What to produce: Without changing anything, reproduce every record below.

Supplied information section start

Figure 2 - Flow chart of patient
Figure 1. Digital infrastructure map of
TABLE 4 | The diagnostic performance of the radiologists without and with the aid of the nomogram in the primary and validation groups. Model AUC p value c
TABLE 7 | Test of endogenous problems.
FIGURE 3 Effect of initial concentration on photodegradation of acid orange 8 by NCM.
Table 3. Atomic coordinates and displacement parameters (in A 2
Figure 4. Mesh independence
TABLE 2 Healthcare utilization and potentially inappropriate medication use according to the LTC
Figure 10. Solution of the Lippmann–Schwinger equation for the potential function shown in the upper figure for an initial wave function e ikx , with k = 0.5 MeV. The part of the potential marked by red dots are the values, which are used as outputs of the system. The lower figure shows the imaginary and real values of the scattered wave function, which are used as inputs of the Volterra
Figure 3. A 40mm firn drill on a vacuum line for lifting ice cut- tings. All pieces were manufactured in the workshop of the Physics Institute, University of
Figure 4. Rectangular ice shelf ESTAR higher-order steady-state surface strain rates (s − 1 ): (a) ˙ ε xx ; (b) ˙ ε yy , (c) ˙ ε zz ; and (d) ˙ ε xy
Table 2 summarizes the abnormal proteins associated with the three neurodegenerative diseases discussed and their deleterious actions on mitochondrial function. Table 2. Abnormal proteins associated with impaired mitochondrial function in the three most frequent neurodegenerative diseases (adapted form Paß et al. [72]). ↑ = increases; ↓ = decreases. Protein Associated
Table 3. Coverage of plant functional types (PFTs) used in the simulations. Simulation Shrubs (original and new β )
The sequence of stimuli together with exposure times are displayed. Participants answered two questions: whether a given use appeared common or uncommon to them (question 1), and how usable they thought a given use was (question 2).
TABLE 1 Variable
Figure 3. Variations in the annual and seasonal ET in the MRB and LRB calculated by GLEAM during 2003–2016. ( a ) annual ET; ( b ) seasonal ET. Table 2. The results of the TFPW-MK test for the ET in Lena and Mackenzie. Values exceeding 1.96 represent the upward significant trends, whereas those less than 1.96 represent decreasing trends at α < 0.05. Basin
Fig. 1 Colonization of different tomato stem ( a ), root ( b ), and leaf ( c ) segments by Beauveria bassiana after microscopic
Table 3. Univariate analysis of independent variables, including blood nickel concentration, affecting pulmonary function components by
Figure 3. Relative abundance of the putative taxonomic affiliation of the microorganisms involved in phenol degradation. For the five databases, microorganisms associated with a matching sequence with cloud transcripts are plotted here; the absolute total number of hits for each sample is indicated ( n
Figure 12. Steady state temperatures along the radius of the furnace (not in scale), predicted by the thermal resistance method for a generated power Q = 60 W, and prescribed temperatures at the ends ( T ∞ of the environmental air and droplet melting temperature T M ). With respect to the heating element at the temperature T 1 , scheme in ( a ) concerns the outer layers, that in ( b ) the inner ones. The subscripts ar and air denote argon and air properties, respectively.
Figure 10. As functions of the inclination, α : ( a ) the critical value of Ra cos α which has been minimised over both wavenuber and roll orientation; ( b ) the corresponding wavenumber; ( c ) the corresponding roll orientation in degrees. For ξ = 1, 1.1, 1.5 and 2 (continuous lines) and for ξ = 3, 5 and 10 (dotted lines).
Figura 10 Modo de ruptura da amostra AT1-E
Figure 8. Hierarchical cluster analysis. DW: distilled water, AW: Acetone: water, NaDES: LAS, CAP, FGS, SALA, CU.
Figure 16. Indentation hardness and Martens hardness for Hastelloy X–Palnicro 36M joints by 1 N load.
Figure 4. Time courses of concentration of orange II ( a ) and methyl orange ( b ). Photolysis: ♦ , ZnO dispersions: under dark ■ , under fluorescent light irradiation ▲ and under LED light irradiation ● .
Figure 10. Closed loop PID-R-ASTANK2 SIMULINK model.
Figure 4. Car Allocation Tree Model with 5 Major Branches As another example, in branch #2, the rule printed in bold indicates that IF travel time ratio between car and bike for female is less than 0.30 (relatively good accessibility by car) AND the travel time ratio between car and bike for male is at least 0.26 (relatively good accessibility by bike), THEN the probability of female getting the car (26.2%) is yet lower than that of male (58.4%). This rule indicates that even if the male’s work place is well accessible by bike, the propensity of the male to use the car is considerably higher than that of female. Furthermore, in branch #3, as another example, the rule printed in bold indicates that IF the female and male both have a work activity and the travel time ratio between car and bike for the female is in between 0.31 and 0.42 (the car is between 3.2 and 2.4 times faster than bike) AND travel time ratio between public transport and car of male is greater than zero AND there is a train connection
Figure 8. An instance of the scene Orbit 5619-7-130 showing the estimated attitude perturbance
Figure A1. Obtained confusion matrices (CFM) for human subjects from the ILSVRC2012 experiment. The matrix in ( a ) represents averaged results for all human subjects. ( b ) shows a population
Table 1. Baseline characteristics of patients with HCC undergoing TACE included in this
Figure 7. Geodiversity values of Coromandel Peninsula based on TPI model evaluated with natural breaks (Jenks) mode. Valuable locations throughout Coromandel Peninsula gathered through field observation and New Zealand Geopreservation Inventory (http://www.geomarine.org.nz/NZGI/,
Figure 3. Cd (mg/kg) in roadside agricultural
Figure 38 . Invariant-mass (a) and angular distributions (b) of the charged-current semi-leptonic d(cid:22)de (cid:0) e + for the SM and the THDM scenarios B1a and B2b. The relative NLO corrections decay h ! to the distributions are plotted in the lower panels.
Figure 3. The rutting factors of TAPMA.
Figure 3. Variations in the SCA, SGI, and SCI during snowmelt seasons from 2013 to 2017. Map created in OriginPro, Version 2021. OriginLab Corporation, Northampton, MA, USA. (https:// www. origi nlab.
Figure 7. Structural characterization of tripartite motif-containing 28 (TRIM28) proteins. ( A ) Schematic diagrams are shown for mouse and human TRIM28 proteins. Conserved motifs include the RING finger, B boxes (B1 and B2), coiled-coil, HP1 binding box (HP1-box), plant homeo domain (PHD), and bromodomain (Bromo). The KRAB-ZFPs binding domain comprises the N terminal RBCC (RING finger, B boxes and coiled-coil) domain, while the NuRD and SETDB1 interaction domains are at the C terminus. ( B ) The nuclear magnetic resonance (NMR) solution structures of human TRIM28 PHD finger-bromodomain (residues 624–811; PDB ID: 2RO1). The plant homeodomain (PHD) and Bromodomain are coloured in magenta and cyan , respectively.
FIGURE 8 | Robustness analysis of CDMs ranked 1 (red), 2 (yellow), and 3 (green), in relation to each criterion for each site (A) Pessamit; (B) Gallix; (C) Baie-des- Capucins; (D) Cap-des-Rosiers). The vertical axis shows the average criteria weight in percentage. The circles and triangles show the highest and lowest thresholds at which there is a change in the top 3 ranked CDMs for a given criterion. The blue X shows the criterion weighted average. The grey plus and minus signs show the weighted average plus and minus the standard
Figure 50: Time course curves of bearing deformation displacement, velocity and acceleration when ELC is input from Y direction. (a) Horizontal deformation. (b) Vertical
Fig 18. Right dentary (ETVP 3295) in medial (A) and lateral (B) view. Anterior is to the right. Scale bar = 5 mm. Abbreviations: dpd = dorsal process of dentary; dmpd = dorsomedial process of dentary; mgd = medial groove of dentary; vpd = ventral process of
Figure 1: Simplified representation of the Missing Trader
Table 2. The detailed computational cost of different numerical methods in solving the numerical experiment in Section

Supplied information section end

Result for this exercise:
Figure 2 - Flow chart of patient
Figure 1. Digital infrastructure map of
TABLE 4 | The diagnostic performance of the radiologists without and with the aid of the nomogram in the primary and validation groups. Model AUC p value c
TABLE 7 | Test of endogenous problems.
FIGURE 3 Effect of initial concentration on photodegradation of acid orange 8 by NCM.
Table 3. Atomic coordinates and displacement parameters (in A 2
Figure 4. Mesh independence
TABLE 2 Healthcare utilization and potentially inappropriate medication use according to the LTC
Figure 10. Solution of the Lippmann–Schwinger equation for the potential function shown in the upper figure for an initial wave function e ikx , with k = 0.5 MeV. The part of the potential marked by red dots are the values, which are used as outputs of the system. The lower figure shows the imaginary and real values of the scattered wave function, which are used as inputs of the Volterra
Figure 3. A 40mm firn drill on a vacuum line for lifting ice cut- tings. All pieces were manufactured in the workshop of the Physics Institute, University of
Figure 4. Rectangular ice shelf ESTAR higher-order steady-state surface strain rates (s − 1 ): (a) ˙ ε xx ; (b) ˙ ε yy , (c) ˙ ε zz ; and (d) ˙ ε xy
Table 2 summarizes the abnormal proteins associated with the three neurodegenerative diseases discussed and their deleterious actions on mitochondrial function. Table 2. Abnormal proteins associated with impaired mitochondrial function in the three most frequent neurodegenerative diseases (adapted form Paß et al. [72]). ↑ = increases; ↓ = decreases. Protein Associated
Table 3. Coverage of plant functional types (PFTs) used in the simulations. Simulation Shrubs (original and new β )
The sequence of stimuli together with exposure times are displayed. Participants answered two questions: whether a given use appeared common or uncommon to them (question 1), and how usable they thought a given use was (question 2).
TABLE 1 Variable
Figure 3. Variations in the annual and seasonal ET in the MRB and LRB calculated by GLEAM during 2003–2016. ( a ) annual ET; ( b ) seasonal ET. Table 2. The results of the TFPW-MK test for the ET in Lena and Mackenzie. Values exceeding 1.96 represent the upward significant trends, whereas those less than 1.96 represent decreasing trends at α < 0.05. Basin
Fig. 1 Colonization of different tomato stem ( a ), root ( b ), and leaf ( c ) segments by Beauveria bassiana after microscopic
Table 3. Univariate analysis of independent variables, including blood nickel concentration, affecting pulmonary function components by
Figure 3. Relative abundance of the putative taxonomic affiliation of the microorganisms involved in phenol degradation. For the five databases, microorganisms associated with a matching sequence with cloud transcripts are plotted here; the absolute total number of hits for each sample is indicated ( n
Figure 12. Steady state temperatures along the radius of the furnace (not in scale), predicted by the thermal resistance method for a generated power Q = 60 W, and prescribed temperatures at the ends ( T ∞ of the environmental air and droplet melting temperature T M ). With respect to the heating element at the temperature T 1 , scheme in ( a ) concerns the outer layers, that in ( b ) the inner ones. The subscripts ar and air denote argon and air properties, respectively.
Figure 10. As functions of the inclination, α : ( a ) the critical value of Ra cos α which has been minimised over both wavenuber and roll orientation; ( b ) the corresponding wavenumber; ( c ) the corresponding roll orientation in degrees. For ξ = 1, 1.1, 1.5 and 2 (continuous lines) and for ξ = 3, 5 and 10 (dotted lines).
Figura 10 Modo de ruptura da amostra AT1-E
Figure 8. Hierarchical cluster analysis. DW: distilled water, AW: Acetone: water, NaDES: LAS, CAP, FGS, SALA, CU.
Figure 16. Indentation hardness and Martens hardness for Hastelloy X–Palnicro 36M joints by 1 N load.
Figure 4. Time courses of concentration of orange II ( a ) and methyl orange ( b ). Photolysis: ♦ , ZnO dispersions: under dark ■ , under fluorescent light irradiation ▲ and under LED light irradiation ● .
Figure 10. Closed loop PID-R-ASTANK2 SIMULINK model.
Figure 4. Car Allocation Tree Model with 5 Major Branches As another example, in branch #2, the rule printed in bold indicates that IF travel time ratio between car and bike for female is less than 0.30 (relatively good accessibility by car) AND the travel time ratio between car and bike for male is at least 0.26 (relatively good accessibility by bike), THEN the probability of female getting the car (26.2%) is yet lower than that of male (58.4%). This rule indicates that even if the male’s work place is well accessible by bike, the propensity of the male to use the car is considerably higher than that of female. Furthermore, in branch #3, as another example, the rule printed in bold indicates that IF the female and male both have a work activity and the travel time ratio between car and bike for the female is in between 0.31 and 0.42 (the car is between 3.2 and 2.4 times faster than bike) AND travel time ratio between public transport and car of male is greater than zero AND there is a train connection
Figure 8. An instance of the scene Orbit 5619-7-130 showing the estimated attitude perturbance
Figure A1. Obtained confusion matrices (CFM) for human subjects from the ILSVRC2012 experiment. The matrix in ( a ) represents averaged results for all human subjects. ( b ) shows a population
Table 1. Baseline characteristics of patients with HCC undergoing TACE included in this
Figure 7. Geodiversity values of Coromandel Peninsula based on TPI model evaluated with natural breaks (Jenks) mode. Valuable locations throughout Coromandel Peninsula gathered through field observation and New Zealand Geopreservation Inventory (http://www.geomarine.org.nz/NZGI/,
Figure 3. Cd (mg/kg) in roadside agricultural
Figure 38 . Invariant-mass (a) and angular distributions (b) of the charged-current semi-leptonic d(cid:22)de (cid:0) e + for the SM and the THDM scenarios B1a and B2b. The relative NLO corrections decay h ! to the distributions are plotted in the lower panels.
Figure 3. The rutting factors of TAPMA.
Figure 3. Variations in the SCA, SGI, and SCI during snowmelt seasons from 2013 to 2017. Map created in OriginPro, Version 2021. OriginLab Corporation, Northampton, MA, USA. (https:// www. origi nlab.
Figure 7. Structural characterization of tripartite motif-containing 28 (TRIM28) proteins. ( A ) Schematic diagrams are shown for mouse and human TRIM28 proteins. Conserved motifs include the RING finger, B boxes (B1 and B2), coiled-coil, HP1 binding box (HP1-box), plant homeo domain (PHD), and bromodomain (Bromo). The KRAB-ZFPs binding domain comprises the N terminal RBCC (RING finger, B boxes and coiled-coil) domain, while the NuRD and SETDB1 interaction domains are at the C terminus. ( B ) The nuclear magnetic resonance (NMR) solution structures of human TRIM28 PHD finger-bromodomain (residues 624–811; PDB ID: 2RO1). The plant homeodomain (PHD) and Bromodomain are coloured in magenta and cyan , respectively.
FIGURE 8 | Robustness analysis of CDMs ranked 1 (red), 2 (yellow), and 3 (green), in relation to each criterion for each site (A) Pessamit; (B) Gallix; (C) Baie-des- Capucins; (D) Cap-des-Rosiers). The vertical axis shows the average criteria weight in percentage. The circles and triangles show the highest and lowest thresholds at which there is a change in the top 3 ranked CDMs for a given criterion. The blue X shows the criterion weighted average. The grey plus and minus signs show the weighted average plus and minus the standard
Figure 50: Time course curves of bearing deformation displacement, velocity and acceleration when ELC is input from Y direction. (a) Horizontal deformation. (b) Vertical
Fig 18. Right dentary (ETVP 3295) in medial (A) and lateral (B) view. Anterior is to the right. Scale bar = 5 mm. Abbreviations: dpd = dorsal process of dentary; dmpd = dorsomedial process of dentary; mgd = medial groove of dentary; vpd = ventral process of
Figure 1: Simplified representation of the Missing Trader
Table 2. The detailed computational cost of different numerical methods in solving the numerical experiment in Section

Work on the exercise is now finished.